Booting is the process of initializing the system environment to run various user programs after a computer reset. This includes loading the kernel, initializing subsystems, matching device drivers, and launching the initial user program to bring up remaining services in user space.

In Lab 2, you’ll implement a bootloader for the OrangePi RV2 that loads kernel images through UART. Additionally, you’ll gain an understanding of devicetrees and initial ramdisk.

Goals

  • Implement a bootloader that loads kernel images through UART.
  • Understand the structure and purpose of devicetrees.
  • Understand the concept and usage of initial ramdisk.

Lab 3: Memory Allocator

Introduction

A kernel allocates physical memory for maintaining its internal states and user programs’ use. Without memory allocators, you need to statically partition the physical memory into several memory pools for different objects. It’s sufficient for some systems that run known applications on known devices. Yet, general-purpose operating systems that run diverse applications on diverse devices determine the use and amount of physical memory at runtime. On OrangePi RV2, available physical memory and reserved regions are described by the Device Tree, so you must read those descriptions at boot.
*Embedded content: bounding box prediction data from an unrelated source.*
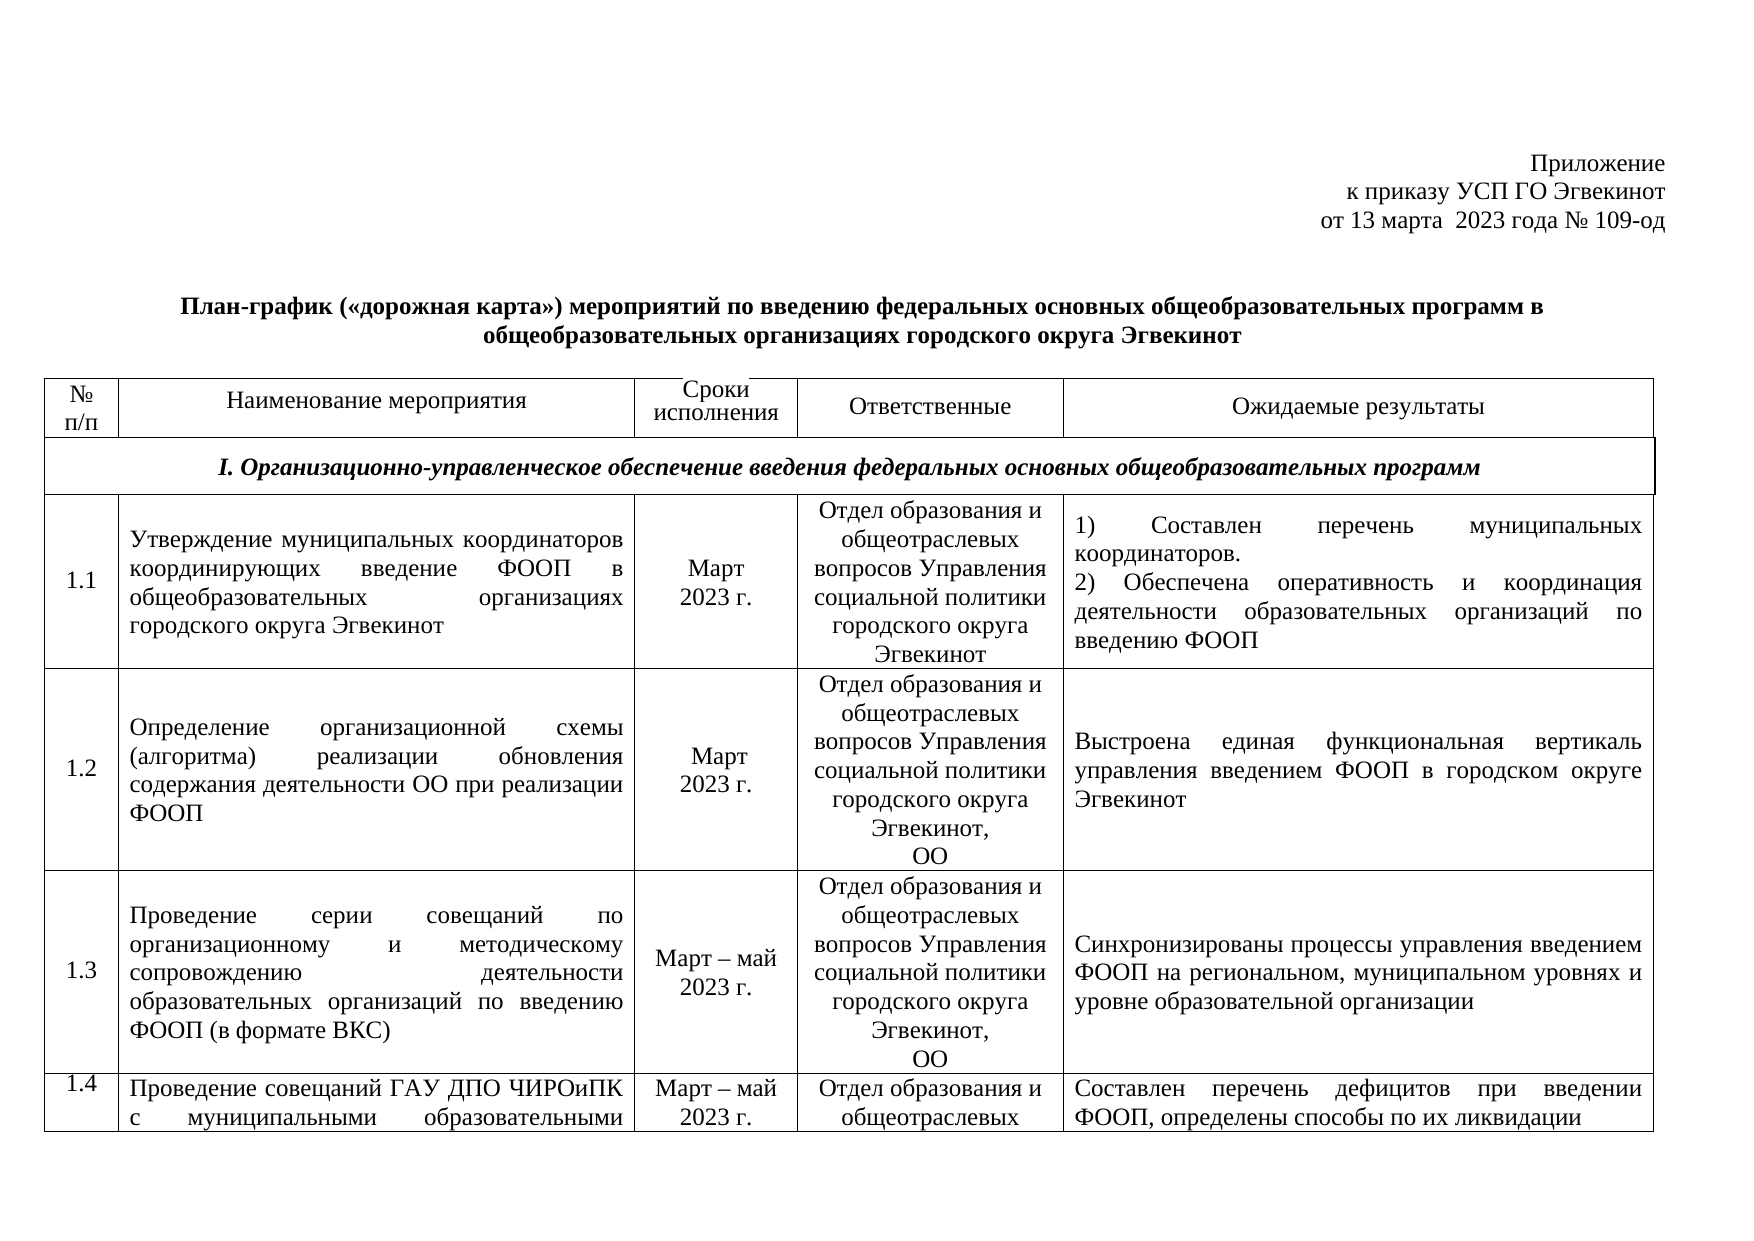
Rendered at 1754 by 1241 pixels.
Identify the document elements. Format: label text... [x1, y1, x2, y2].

table_cell Март – май 2023 г. [635, 1074, 797, 1131]
table_cell 1.4 [45, 1074, 118, 1131]
table_cell Проведение серии совещаний по организационному и методическому сопровождению деятельности образовательных организаций по введению ФООП (в формате ВКС) [119, 871, 634, 1072]
table_cell Март 2023 г. [635, 495, 797, 668]
table_cell Март 2023 г. [635, 669, 797, 870]
table_cell 1.1 [45, 495, 118, 668]
table_header Ожидаемые результаты [1064, 379, 1653, 437]
table_header Наименование мероприятия [119, 379, 634, 437]
table_cell 1) Составлен перечень муниципальных координаторов. 2) Обеспечена оперативность и координация деятельности образовательных организаций по введению ФООП [1064, 495, 1653, 668]
table_cell 1.2 [45, 669, 118, 870]
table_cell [1064, 1074, 1653, 1131]
table_header Ответственные [798, 379, 1063, 437]
table_cell Выстроена единая функциональная вертикаль управления введением ФООП в городском округе Эгвекинот [1064, 669, 1653, 870]
text от 13 марта 2023 года № 109-од [59, 205, 1665, 234]
table_cell Отдел образования и общеотраслевых вопросов Управления социальной политики городского округа Эгвекинот, ОО [798, 871, 1063, 1072]
text План-график («дорожная карта») мероприятий по введению федеральных основных общеобразовательных программ в общеобразовательных организациях городского округа Эгвекинот [59, 291, 1665, 349]
text Приложение [59, 148, 1665, 176]
text к приказу УСП ГО Эгвекинот [59, 176, 1665, 205]
table_header Сроки исполнения [635, 379, 797, 437]
table_cell 1.3 [45, 871, 118, 1072]
table_cell Отдел образования и общеотраслевых вопросов Управления социальной политики городского округа Эгвекинот [798, 495, 1063, 668]
table_cell Отдел образования и общеотраслевых вопросов Управления социальной политики городского округа Эгвекинот, ОО [798, 669, 1063, 870]
table_cell I. Организационно-управленческое обеспечение введения федеральных основных общеобразовательных программ [45, 438, 1654, 494]
table_cell Утверждение муниципальных координаторов координирующих введение ФООП в общеобразовательных организациях городского округа Эгвекинот [119, 495, 634, 668]
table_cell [798, 1074, 1063, 1131]
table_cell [119, 1074, 634, 1131]
table_cell Синхронизированы процессы управления введением ФООП на региональном, муниципальном уровнях и уровне образовательной организации [1064, 871, 1653, 1072]
table_header № п/п [45, 379, 118, 437]
table_cell Определение организационной схемы (алгоритма) реализации обновления содержания деятельности ОО при реализации ФООП [119, 669, 634, 870]
table_cell Март – май 2023 г. [635, 871, 797, 1072]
In Lab 3, you need to implement memory allocators that rely on OrangePi RV2’s Device Tree for memory layout. They’ll be used in all later labs.

Goals

  • Implement a Page Frame Allocator.
  • Implement a Dynamic Memory Allocator that requests pages from the previous Page Frame Allocator and partitions pages into chunk pools.
  • Implement a Startup Allocator (bump-pointer).
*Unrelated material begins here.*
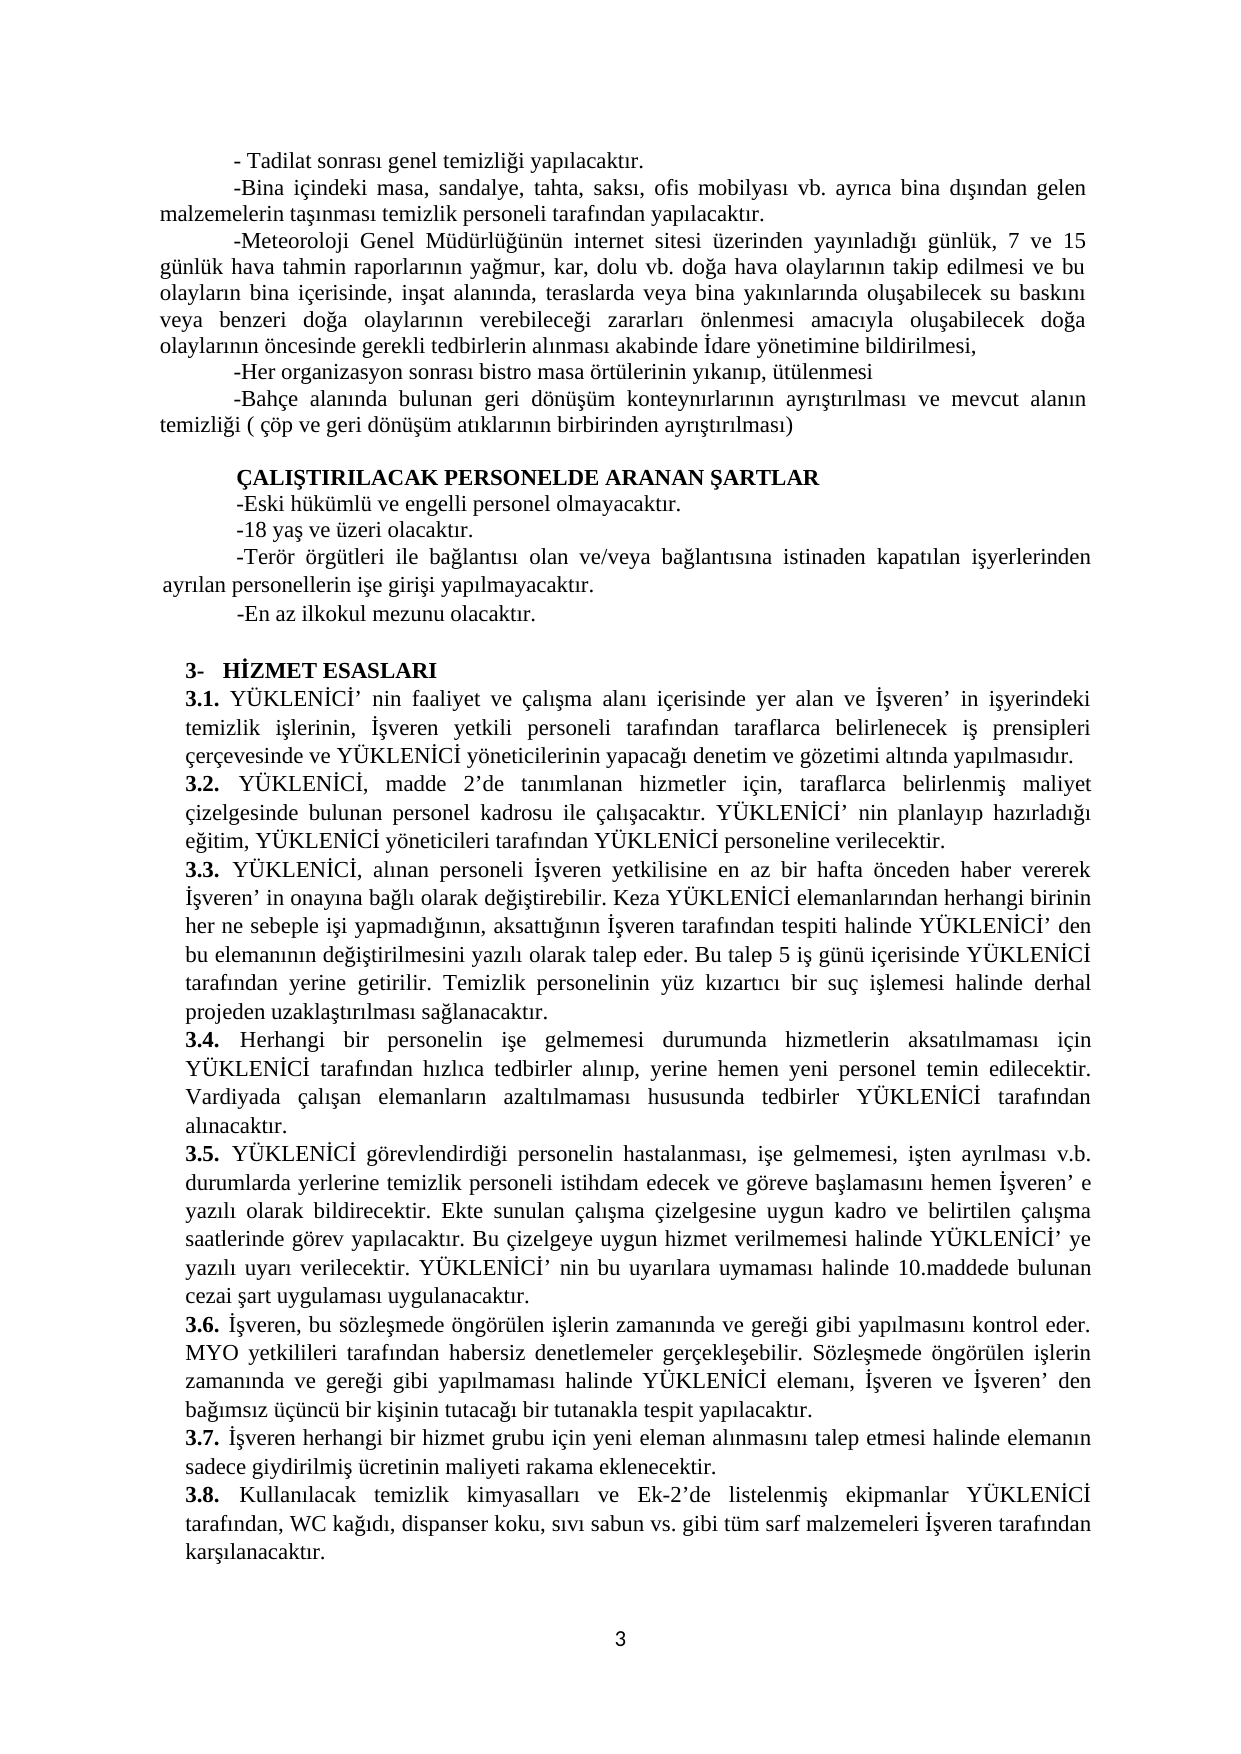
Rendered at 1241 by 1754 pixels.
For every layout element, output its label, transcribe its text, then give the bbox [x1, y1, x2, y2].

Lab 4: Exception and Interrupt

Introduction

An exception is an event that causes the currently executing program to relinquish the CPU to the corresponding handler. With the exception mechanism, an operating system can

  1. handle errors properly during execution,
  2. allow user programs to request system services,
  3. respond to peripheral devices that require immediate attention.

Goals

  • Understand the exception mechanism in RISC-V.
  • Understand how interrupt delegation works in the OrangePi RV2 platform.
  • Configure and handle core timer interrupts using the SBI Timer Extension.
  • Understand and handle UART interrupts via the PLIC.
  • Learn how to multiplex timers and schedule asynchronous tasks.
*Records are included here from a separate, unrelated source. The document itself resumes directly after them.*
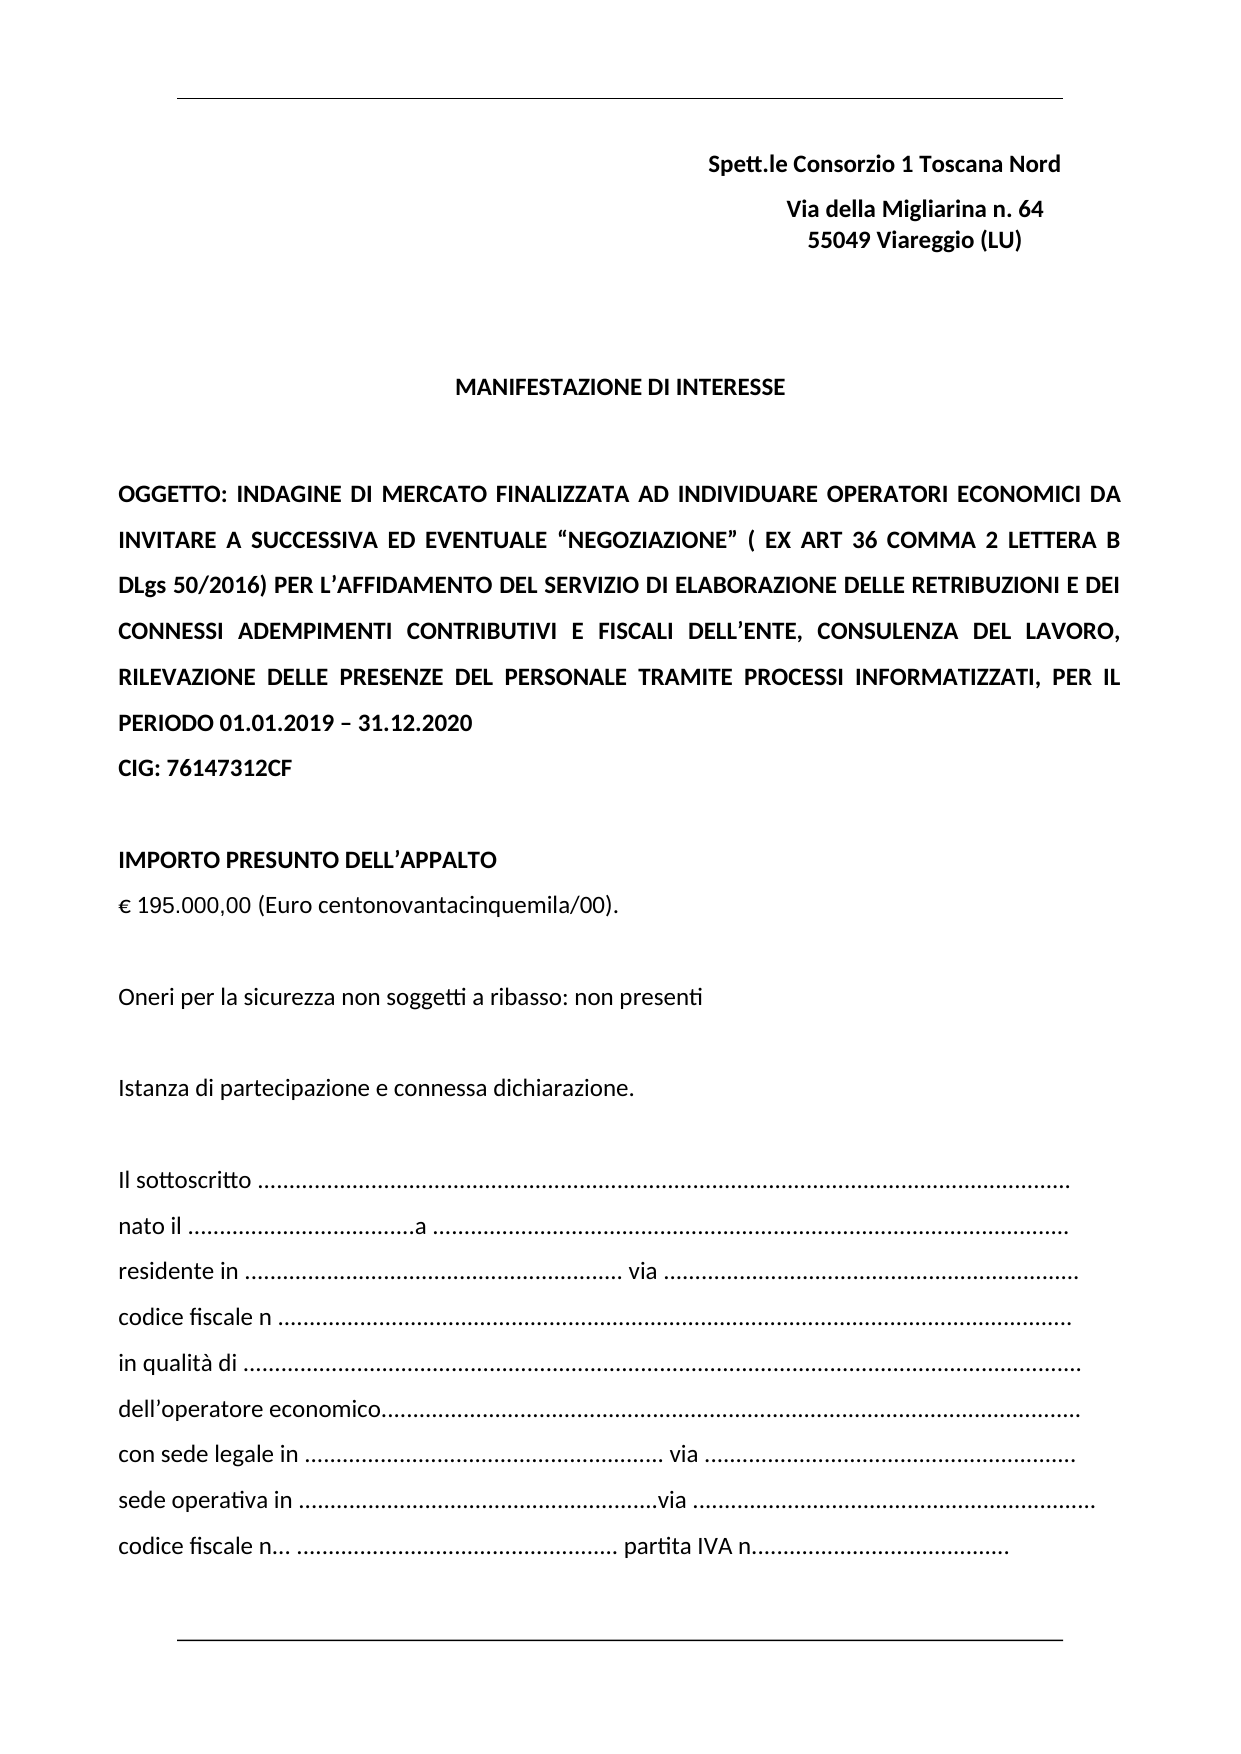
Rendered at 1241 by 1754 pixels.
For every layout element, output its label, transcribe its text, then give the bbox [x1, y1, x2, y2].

text OGGETTO: INDAGINE DI MERCATO FINALIZZATA AD INDIVIDUARE OPERATORI ECONOMICI DA INVITARE A SUCCESSIVA ED EVENTUALE “NEGOZIAZIONE” ( EX ART 36 COMMA 2 LETTERA B DLgs 50/2016) PER L’AFFIDAMENTO DEL SERVIZIO DI ELABORAZIONE DELLE RETRIBUZIONI E DEI CONNESSI ADEMPIMENTI CONTRIBUTIVI E FISCALI DELL’ENTE, CONSULENZA DEL LAVORO, RILEVAZIONE DELLE PRESENZE DEL PERSONALE TRAMITE PROCESSI INFORMATIZZATI, PER IL PERIODO 01.01.2019 – 31.12.2020 [118, 478, 1122, 737]
text nato il ....................................a ..................................................................................................... [118, 1210, 1122, 1240]
text Oneri per la sicurezza non soggetti a ribasso: non presenti [118, 981, 1122, 1012]
text Il sottoscritto ................................................................................................................................. [118, 1164, 1122, 1194]
text Istanza di partecipazione e connessa dichiarazione. [118, 1073, 1122, 1103]
text Spett.le Consorzio 1 Toscana Nord [634, 148, 1122, 178]
text Via della Migliarina n. 64 [634, 193, 1122, 224]
text dell’operatore economico............................................................................................................... [118, 1393, 1122, 1423]
text in qualità di ..................................................................................................................................... [118, 1347, 1122, 1377]
text con sede legale in ......................................................... via ........................................................... [118, 1438, 1122, 1469]
text IMPORTO PRESUNTO DELL’APPALTO [118, 844, 1122, 874]
text € 195.000,00 (Euro centonovantacinquemila/00). [118, 890, 1122, 920]
text codice fiscale n .............................................................................................................................. [118, 1301, 1122, 1332]
text sede operativa in .........................................................via ................................................................ [118, 1484, 1122, 1515]
text 55049 Viareggio (LU) [634, 224, 1122, 254]
text CIG: 76147312CF [118, 752, 1122, 783]
text codice fiscale n... ................................................... partita IVA n......................................... [118, 1530, 1122, 1560]
text residente in ............................................................ via .................................................................. [118, 1256, 1122, 1286]
text MANIFESTAZIONE DI INTERESSE [118, 371, 1122, 402]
Lab 5: Thread and User Process

Introduction

Multitasking is the most important feature of an operating system. In this lab, you’ll learn how to create threads and how to switch between different threads to achieve multitasking. Moreover, you’ll learn how a user program becomes a user process and accesses services provided by the kernel through system calls.

Goals

  • Understand how to create threads and user processes.
  • Understand how to implement scheduler and context switch.
  • Understand what’s preemption.
  • Understand how to implement POSIX signals.

Lab 6: Virtual Memory

Introduction

Virtual memory provides isolated address spaces, so each user process can run in its address space without interfering with others.

In this lab, you need to initialize the memory management unit (MMU) and set up the address spaces for the kernel and user processes to achieve process isolation.

Goals

  • Understand RISC-V Sv39 virtual memory system architecture.
  • Understand how the kernel manages memory for user processes.
  • Understand how demand paging works.
  • Understand how copy-on-write works.

Lab 7: Virtual File System

Introduction

A file system manages data in storage mediums. Each file system has a specific way to store and retrieve the data. Hence, a virtual file system (VFS) is common in general-purpose OS, providing a unified interface for all file systems.

In this lab, you’ll implement a VFS interface for your kernel, and a memory-based file system (tmpfs) that mounts as the root file system, you’ll also implement special file for uart and framebuffer.

Goals

  • Understand how VFS interface works.
  • Understand how to set up a root file system.
  • Understand how to operate on files.
  • Understand how to mount a file system and look up a file across file systems.
  • Understand how special file works.